Atom-level modifications like this have been tried before: last year researchers were able to get stable qubits working in diamond defects at room temperature, by replacing one carbon atom with one nitrogen atom.

Silicon carbide is more abundant and less expensive than diamond, which is partly what makes the new research so promising. However, the team has only modelled this idea so far – actual experiments, perhaps using chemical vapor deposition, are still to come.

While the researchers admit that challenges remain, they also report that recent developments in 3D engineering make the prospect of this sort of defect construction more viable than ever before. It's going to be a long road, but we're getting there.

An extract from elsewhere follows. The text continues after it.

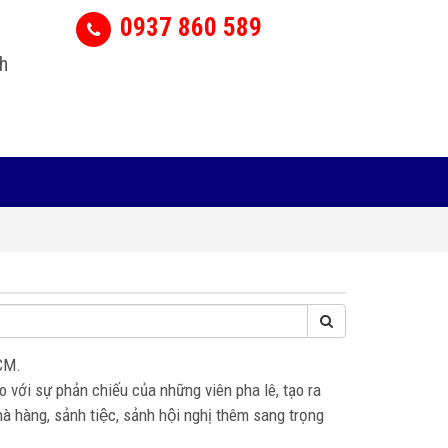
0937 860 589
h
CM.
o với sự phản chiếu của những viên pha lê, tạo ra
hàng, sảnh tiệc, sảnh hội nghị thêm sang trọng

Unlike the binary 1s and 0s of classical computing bits, qubits can be in multiple states at once, exponentially increasing the potential computing power, and opening up the possibility of tackling problems that even today's supercomputers are stumped by.

The findings of this study are going to be useful long before quantum computing hits the mainstream though – they can also be applied to the development of delicate scientific instruments including magnetometers and biosensors.

The research has been published in Nature Communications.